▸ **ASSIGNMENT**
Your answer must be the records, copied with no change.

▸ **DATA TO PROCESS**
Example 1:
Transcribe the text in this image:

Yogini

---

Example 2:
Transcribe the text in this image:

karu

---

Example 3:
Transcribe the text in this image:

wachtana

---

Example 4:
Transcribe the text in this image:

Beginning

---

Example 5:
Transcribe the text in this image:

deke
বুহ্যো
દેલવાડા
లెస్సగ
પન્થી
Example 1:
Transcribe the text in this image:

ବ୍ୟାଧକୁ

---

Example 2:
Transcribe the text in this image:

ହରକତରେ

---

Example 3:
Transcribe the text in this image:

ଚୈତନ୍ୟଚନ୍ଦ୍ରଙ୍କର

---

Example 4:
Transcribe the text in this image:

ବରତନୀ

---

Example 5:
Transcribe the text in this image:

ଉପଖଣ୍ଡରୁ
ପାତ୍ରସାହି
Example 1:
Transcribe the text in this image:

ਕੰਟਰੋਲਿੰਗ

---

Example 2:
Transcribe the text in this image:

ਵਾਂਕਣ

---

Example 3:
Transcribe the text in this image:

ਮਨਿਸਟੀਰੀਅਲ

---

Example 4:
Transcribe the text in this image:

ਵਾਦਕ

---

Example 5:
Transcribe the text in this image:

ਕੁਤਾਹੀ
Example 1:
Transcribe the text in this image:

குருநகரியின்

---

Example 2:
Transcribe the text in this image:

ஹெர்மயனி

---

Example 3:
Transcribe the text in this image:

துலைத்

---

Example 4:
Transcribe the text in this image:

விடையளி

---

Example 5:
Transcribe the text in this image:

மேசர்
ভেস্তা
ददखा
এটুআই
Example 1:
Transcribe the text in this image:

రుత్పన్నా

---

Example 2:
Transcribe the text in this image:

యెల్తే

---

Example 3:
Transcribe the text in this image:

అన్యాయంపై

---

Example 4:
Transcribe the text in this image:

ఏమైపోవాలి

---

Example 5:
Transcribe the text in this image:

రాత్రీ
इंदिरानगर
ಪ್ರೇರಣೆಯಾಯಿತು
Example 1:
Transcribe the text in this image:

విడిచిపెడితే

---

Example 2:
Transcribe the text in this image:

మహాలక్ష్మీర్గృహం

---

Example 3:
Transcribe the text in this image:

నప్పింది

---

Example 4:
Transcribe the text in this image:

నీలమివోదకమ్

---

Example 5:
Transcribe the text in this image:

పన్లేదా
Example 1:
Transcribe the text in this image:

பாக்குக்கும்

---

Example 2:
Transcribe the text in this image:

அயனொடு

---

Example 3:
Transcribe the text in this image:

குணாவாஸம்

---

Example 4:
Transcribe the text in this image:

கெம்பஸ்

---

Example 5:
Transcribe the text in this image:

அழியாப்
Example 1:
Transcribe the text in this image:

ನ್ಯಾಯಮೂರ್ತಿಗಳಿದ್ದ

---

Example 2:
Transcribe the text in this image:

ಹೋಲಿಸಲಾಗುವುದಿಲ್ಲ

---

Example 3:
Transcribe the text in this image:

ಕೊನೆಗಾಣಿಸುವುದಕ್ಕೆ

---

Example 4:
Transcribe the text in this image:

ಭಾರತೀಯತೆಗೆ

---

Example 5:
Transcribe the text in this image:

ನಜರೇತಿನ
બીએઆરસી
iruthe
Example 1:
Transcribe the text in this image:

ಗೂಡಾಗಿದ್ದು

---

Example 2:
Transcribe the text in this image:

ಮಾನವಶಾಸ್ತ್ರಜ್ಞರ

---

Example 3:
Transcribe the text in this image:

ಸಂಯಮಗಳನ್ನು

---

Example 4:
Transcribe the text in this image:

▸ **TASK OUTPUT**
Example 1:
Transcribe the text in this image:

Yogini

---

Example 2:
Transcribe the text in this image:

karu

---

Example 3:
Transcribe the text in this image:

wachtana

---

Example 4:
Transcribe the text in this image:

Beginning

---

Example 5:
Transcribe the text in this image:

deke
বুহ্যো
દેલવાડા
లెస్సగ
પન્થી
Example 1:
Transcribe the text in this image:

ବ୍ୟାଧକୁ

---

Example 2:
Transcribe the text in this image:

ହରକତରେ

---

Example 3:
Transcribe the text in this image:

ଚୈତନ୍ୟଚନ୍ଦ୍ରଙ୍କର

---

Example 4:
Transcribe the text in this image:

ବରତନୀ

---

Example 5:
Transcribe the text in this image:

ଉପଖଣ୍ଡରୁ
ପାତ୍ରସାହି
Example 1:
Transcribe the text in this image:

ਕੰਟਰੋਲਿੰਗ

---

Example 2:
Transcribe the text in this image:

ਵਾਂਕਣ

---

Example 3:
Transcribe the text in this image:

ਮਨਿਸਟੀਰੀਅਲ

---

Example 4:
Transcribe the text in this image:

ਵਾਦਕ

---

Example 5:
Transcribe the text in this image:

ਕੁਤਾਹੀ
Example 1:
Transcribe the text in this image:

குருநகரியின்

---

Example 2:
Transcribe the text in this image:

ஹெர்மயனி

---

Example 3:
Transcribe the text in this image:

துலைத்

---

Example 4:
Transcribe the text in this image:

விடையளி

---

Example 5:
Transcribe the text in this image:

மேசர்
ভেস্তা
ददखा
এটুআই
Example 1:
Transcribe the text in this image:

రుత్పన్నా

---

Example 2:
Transcribe the text in this image:

యెల్తే

---

Example 3:
Transcribe the text in this image:

అన్యాయంపై

---

Example 4:
Transcribe the text in this image:

ఏమైపోవాలి

---

Example 5:
Transcribe the text in this image:

రాత్రీ
इंदिरानगर
ಪ್ರೇರಣೆಯಾಯಿತು
Example 1:
Transcribe the text in this image:

విడిచిపెడితే

---

Example 2:
Transcribe the text in this image:

మహాలక్ష్మీర్గృహం

---

Example 3:
Transcribe the text in this image:

నప్పింది

---

Example 4:
Transcribe the text in this image:

నీలమివోదకమ్

---

Example 5:
Transcribe the text in this image:

పన్లేదా
Example 1:
Transcribe the text in this image:

பாக்குக்கும்

---

Example 2:
Transcribe the text in this image:

அயனொடு

---

Example 3:
Transcribe the text in this image:

குணாவாஸம்

---

Example 4:
Transcribe the text in this image:

கெம்பஸ்

---

Example 5:
Transcribe the text in this image:

அழியாப்
Example 1:
Transcribe the text in this image:

ನ್ಯಾಯಮೂರ್ತಿಗಳಿದ್ದ

---

Example 2:
Transcribe the text in this image:

ಹೋಲಿಸಲಾಗುವುದಿಲ್ಲ

---

Example 3:
Transcribe the text in this image:

ಕೊನೆಗಾಣಿಸುವುದಕ್ಕೆ

---

Example 4:
Transcribe the text in this image:

ಭಾರತೀಯತೆಗೆ

---

Example 5:
Transcribe the text in this image:

ನಜರೇತಿನ
બીએઆરસી
iruthe
Example 1:
Transcribe the text in this image:

ಗೂಡಾಗಿದ್ದು

---

Example 2:
Transcribe the text in this image:

ಮಾನವಶಾಸ್ತ್ರಜ್ಞರ

---

Example 3:
Transcribe the text in this image:

ಸಂಯಮಗಳನ್ನು

---

Example 4:
Transcribe the text in this image:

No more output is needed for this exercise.